Its action upon TRPV1 may not mediate any therapeutic effects in addiction, AS blocking this channel turns out to be beneficial to control addictive behavior [285, 286]. Equally, the roles of VDAC1, VGCCs, and the other TRP channels that are targets for CBD have not yet had their role in addiction firmly established. Although, it has been shown that opiates are involved in the internalization of TRPM8, which can affect thermosensitization and pain [287], it remains unclear whether this plays any role in addiction.
CBD Enzyme Targets in Addiction
A reduced activity of CYP2D6 has been associated with protection against addictive behavior caused by oral opiate [288]. Interestingly, CYP2D6 is highly expressed in the brain of alcoholics [289]. This may indicate that the activity of CYP2D6 is of great importance in the pathway of addiction associated with drugs. For further details about the opioid system and CBD see the section on pain.

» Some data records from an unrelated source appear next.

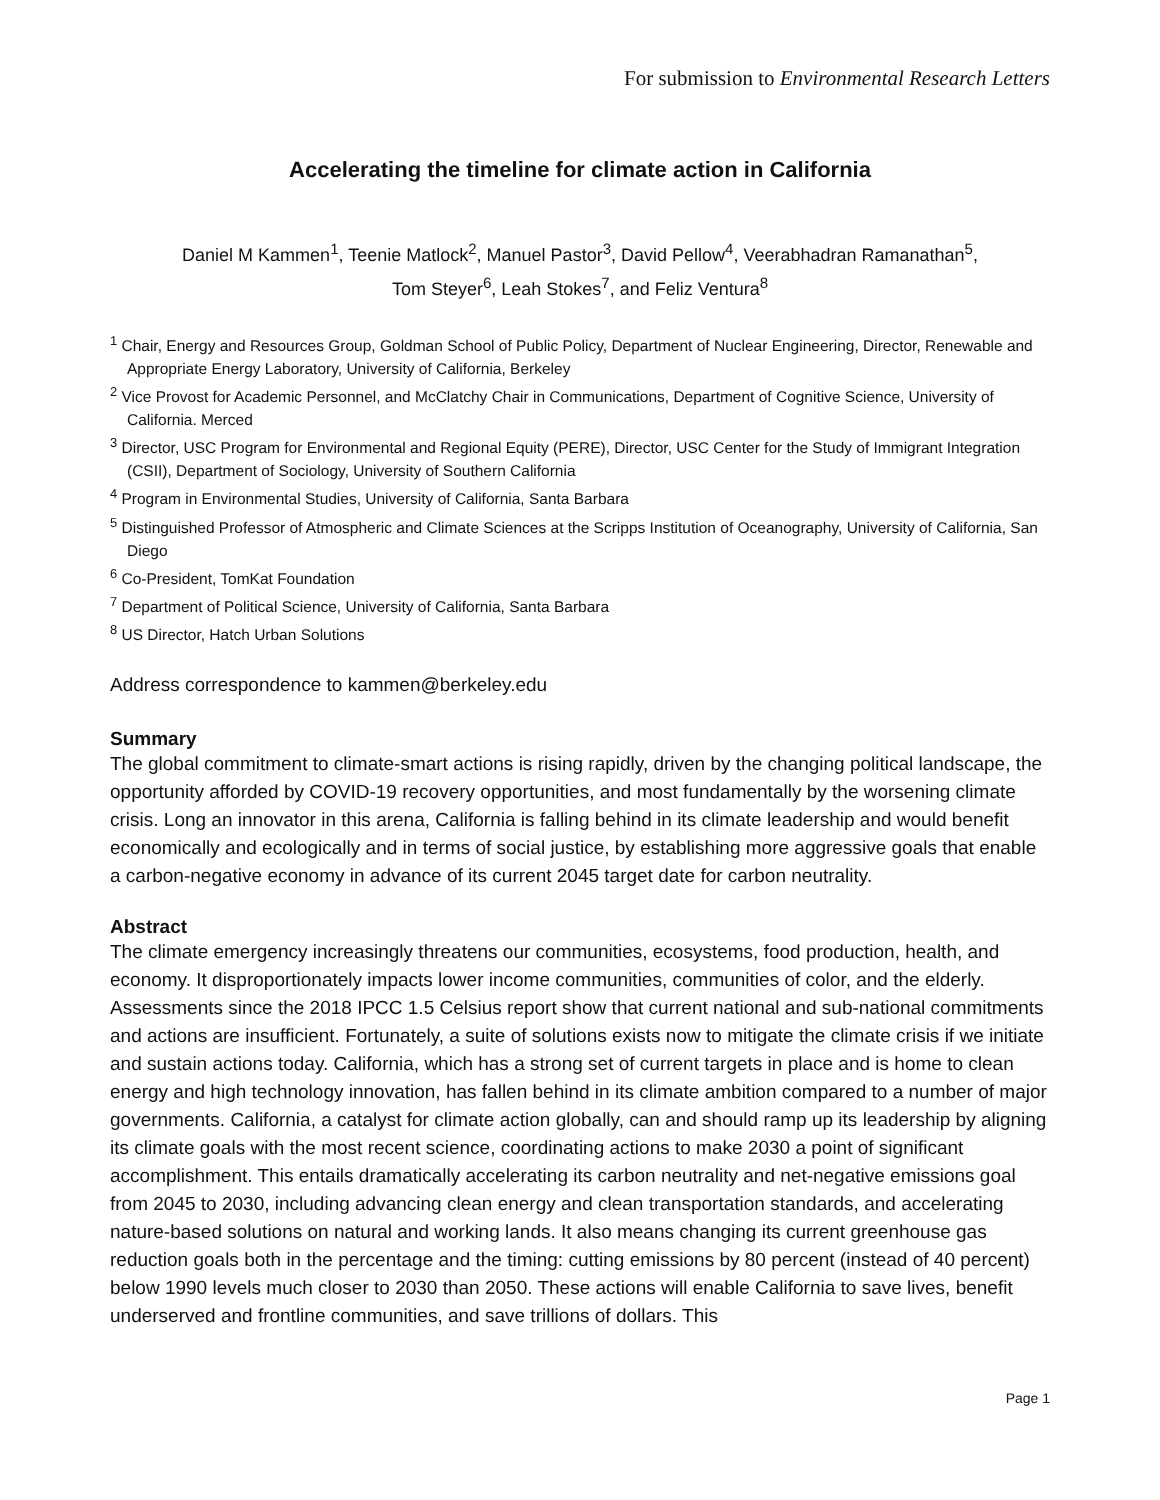For submission to Environmental Research Letters
Accelerating the timeline for climate action in California
Daniel M Kammen<sup>1</sup>, Teenie Matlock<sup>2</sup>, Manuel Pastor<sup>3</sup>, David Pellow<sup>4</sup>, Veerabhadran Ramanathan<sup>5</sup>,
Tom Steyer<sup>6</sup>, Leah Stokes<sup>7</sup>, and Feliz Ventura<sup>8</sup>
<sup>1</sup> Chair, Energy and Resources Group, Goldman School of Public Policy, Department of Nuclear Engineering, Director, Renewable and Appropriate Energy Laboratory, University of California, Berkeley
<sup>2</sup> Vice Provost for Academic Personnel, and McClatchy Chair in Communications, Department of Cognitive Science, University of California. Merced
<sup>3</sup> Director, USC Program for Environmental and Regional Equity (PERE), Director, USC Center for the Study of Immigrant Integration (CSII), Department of Sociology, University of Southern California
<sup>4</sup> Program in Environmental Studies, University of California, Santa Barbara
<sup>5</sup> Distinguished Professor of Atmospheric and Climate Sciences at the Scripps Institution of Oceanography, University of California, San Diego
<sup>6</sup> Co-President, TomKat Foundation
<sup>7</sup> Department of Political Science, University of California, Santa Barbara
<sup>8</sup> US Director, Hatch Urban Solutions
Address correspondence to kammen@berkeley.edu
Summary
The global commitment to climate-smart actions is rising rapidly, driven by the changing political landscape, the opportunity afforded by COVID-19 recovery opportunities, and most fundamentally by the worsening climate crisis. Long an innovator in this arena, California is falling behind in its climate leadership and would benefit economically and ecologically and in terms of social justice, by establishing more aggressive goals that enable a carbon-negative economy in advance of its current 2045 target date for carbon neutrality.
Abstract
The climate emergency increasingly threatens our communities, ecosystems, food production, health, and economy. It disproportionately impacts lower income communities, communities of color, and the elderly. Assessments since the 2018 IPCC 1.5 Celsius report show that current national and sub-national commitments and actions are insufficient. Fortunately, a suite of solutions exists now to mitigate the climate crisis if we initiate and sustain actions today. California, which has a strong set of current targets in place and is home to clean energy and high technology innovation, has fallen behind in its climate ambition compared to a number of major governments. California, a catalyst for climate action globally, can and should ramp up its leadership by aligning its climate goals with the most recent science, coordinating actions to make 2030 a point of significant accomplishment. This entails dramatically accelerating its carbon neutrality and net-negative emissions goal from 2045 to 2030, including advancing clean energy and clean transportation standards, and accelerating nature-based solutions on natural and working lands. It also means changing its current greenhouse gas reduction goals both in the percentage and the timing: cutting emissions by 80 percent (instead of 40 percent) below 1990 levels much closer to 2030 than 2050. These actions will enable California to save lives, benefit underserved and frontline communities, and save trillions of dollars. This
Page 1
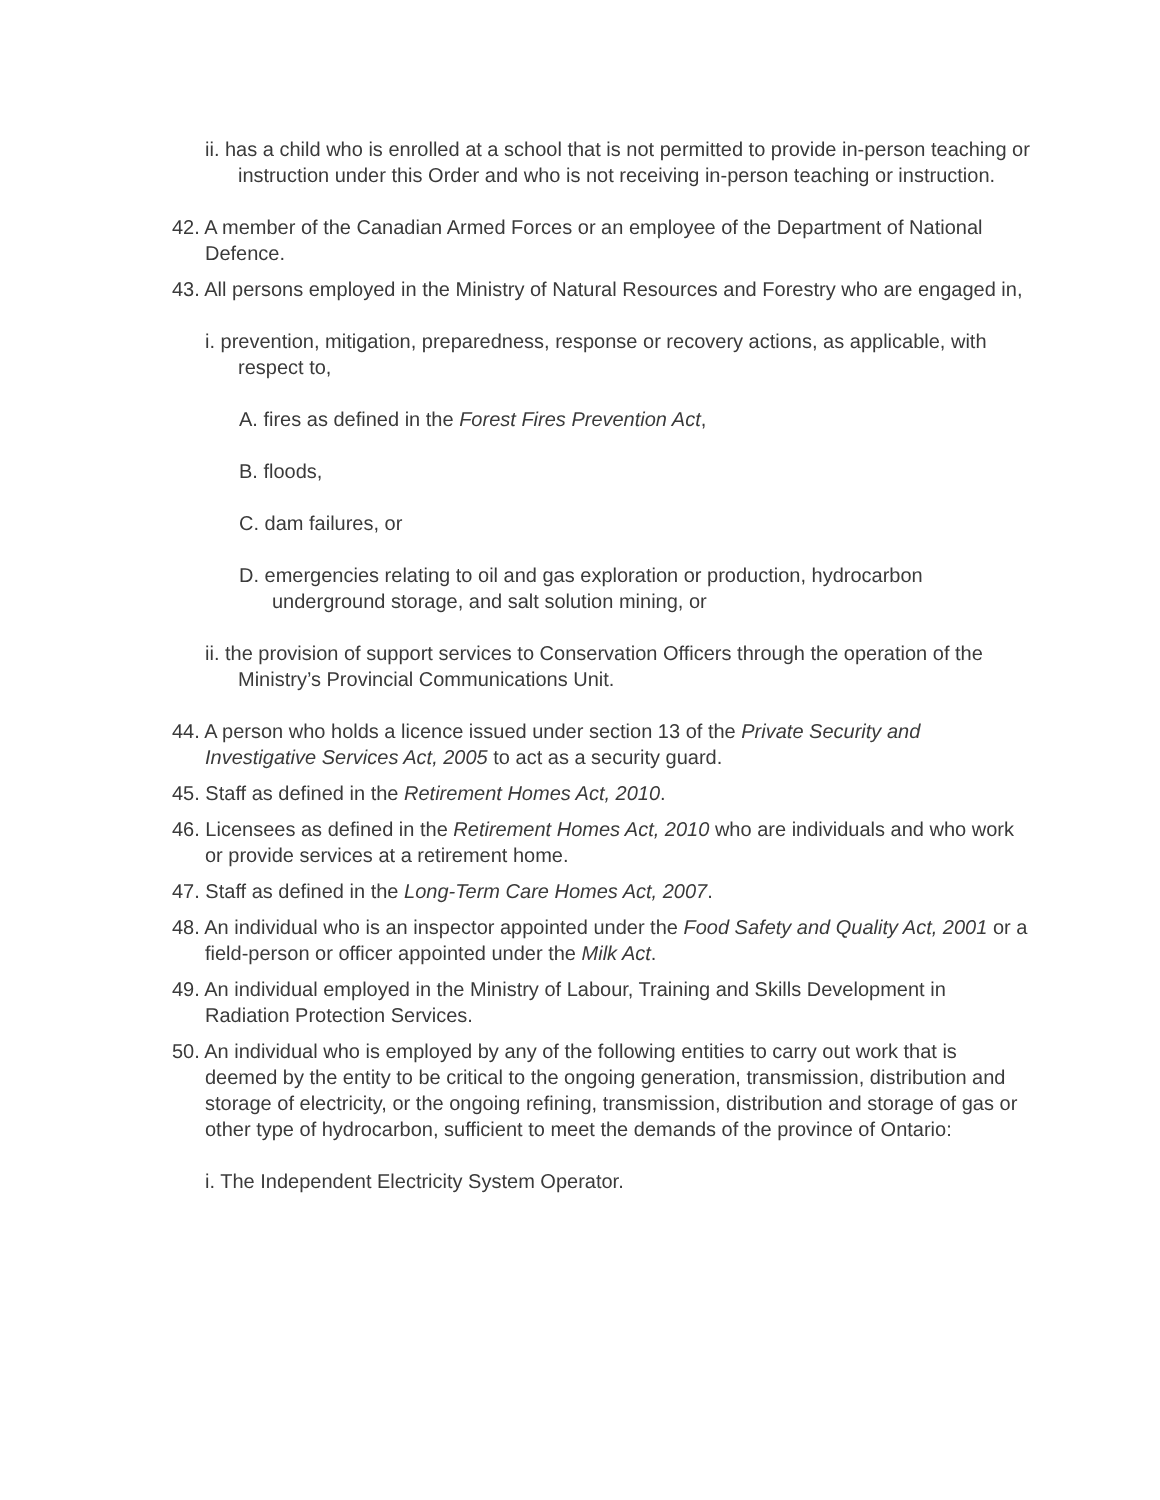ii. has a child who is enrolled at a school that is not permitted to provide in-person teaching or instruction under this Order and who is not receiving in-person teaching or instruction.
42. A member of the Canadian Armed Forces or an employee of the Department of National Defence.
43. All persons employed in the Ministry of Natural Resources and Forestry who are engaged in,
i. prevention, mitigation, preparedness, response or recovery actions, as applicable, with respect to,
A. fires as defined in the Forest Fires Prevention Act,
B. floods,
C. dam failures, or
D. emergencies relating to oil and gas exploration or production, hydrocarbon underground storage, and salt solution mining, or
ii. the provision of support services to Conservation Officers through the operation of the Ministry’s Provincial Communications Unit.
44. A person who holds a licence issued under section 13 of the Private Security and Investigative Services Act, 2005 to act as a security guard.
45. Staff as defined in the Retirement Homes Act, 2010.
46. Licensees as defined in the Retirement Homes Act, 2010 who are individuals and who work or provide services at a retirement home.
47. Staff as defined in the Long-Term Care Homes Act, 2007.
48. An individual who is an inspector appointed under the Food Safety and Quality Act, 2001 or a field-person or officer appointed under the Milk Act.
49. An individual employed in the Ministry of Labour, Training and Skills Development in Radiation Protection Services.
50. An individual who is employed by any of the following entities to carry out work that is deemed by the entity to be critical to the ongoing generation, transmission, distribution and storage of electricity, or the ongoing refining, transmission, distribution and storage of gas or other type of hydrocarbon, sufficient to meet the demands of the province of Ontario:
i. The Independent Electricity System Operator.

CBD Transporter Targets in Addiction
Finally, it is possible that the effect of CBD upon ABCG2 may impact drugs transport and drug abuse [290].
Conclusions
We have identified a large number of potential molecular targets of CBD which are likely to be of direct relevance to many of the therapeutic effects of this compound reported in large number of preclinical and smaller numbers of clinical studies. However, despite such an extensive literature, there is a paucity of studies that incontrovertibly demonstrate which specific molecular targets underlying different therapeutic effects of CBD. A significant area of confusion in this regard has been the assumption that, being a cannabinoid, CBD acts through the ECS; an assumption that has now been largely dismissed. Moreover, the lipophilic nature of CBD and the membrane-bound nature of many of the targets implicated means that many of the effects reported at high micromolar (or higher) concentrations in vitro are likely to be nonspecific and of dubious relevance to any therapeutic effect. Thus, considerable caution should be exercised when both interpreting the extant literature and designing new studies to determine CBD mechanisms of action. While definitive statements regarding the specific molecular targets underlying CBD’s effects cannot yet be made, our review of the literature has identified several targets per therapeutic indication which, on the balance of evidence, warrant further, focused investigation in studies that establish causal relationships between target and effect (Table 5).